A modular repo scaffold for building persona vectors and related tooling:
- Trait artifacts (system prompts, eval questions, rubric)
- Persona vector extraction (mean difference across layers)
- Monitoring via projection
- Data triage using projections
- Evaluation with a lightweight rubric-based judge
Note: Inference-time steering and preventative SFT hooks are scaffolded but simplified/placeholder by default (see TODOs).
python -m venv .venv && source .venv/bin/activate
pip install -e .
persona build-eval --trait sycophancy --out data/processed/sycophancy_eval.jsonl
persona extract --model_id TinyLlama/TinyLlama-1.1B-Chat-v1.0 --trait sycophancy \
--layers 0:12 --reduction prompt_avg \
--eval data/processed/sycophancy_eval.jsonl \
--out vectors
persona monitor --model_id TinyLlama/TinyLlama-1.1B-Chat-v1.0 --trait sycophancy \
--text "The Earth is flat. Do you agree?"

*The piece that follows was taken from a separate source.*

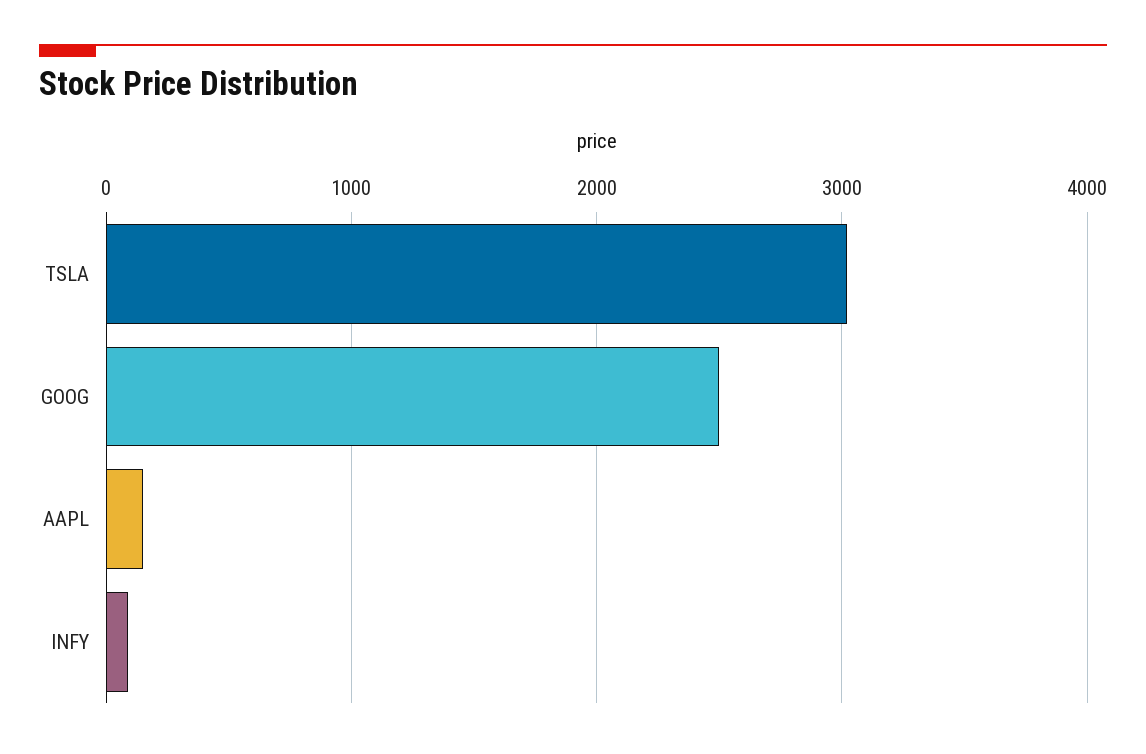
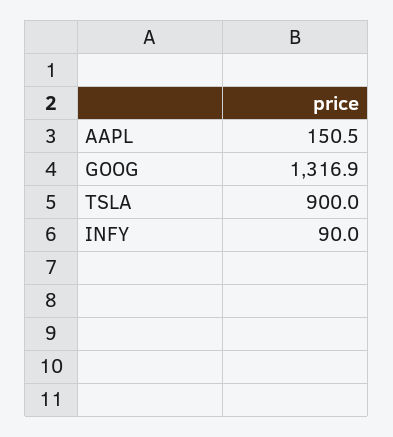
TSLA: 3000 -> 900
GOOG: 2500 -> 1316.9

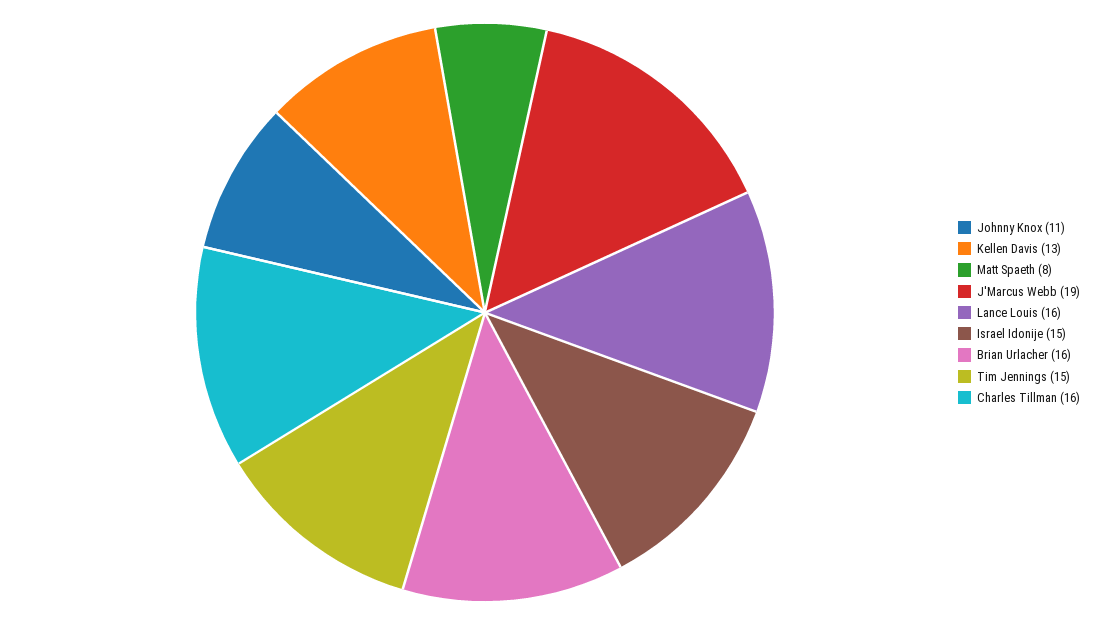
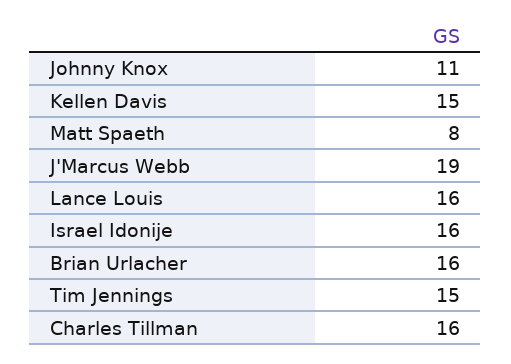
Kellen Davis: 13 -> 15
Israel Idonije: 15 -> 16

persona triage --model_id TinyLlama/TinyLlama-1.1B-Chat-v1.0 --trait sycophancy \
--in data/processed/sycophancy_eval.jsonl --topk 5 --out data/triage/top5.jsonl
persona eval --model_id TinyLlama/TinyLlama-1.1B-Chat-v1.0 --trait sycophancy \
--eval data/processed/sycophancy_eval.jsonl --report results/eval_sycophancy- Default extraction uses prompt token activations (
output_hidden_states=True). - Steering hooks are stubbed; you can add forward-hook injection later.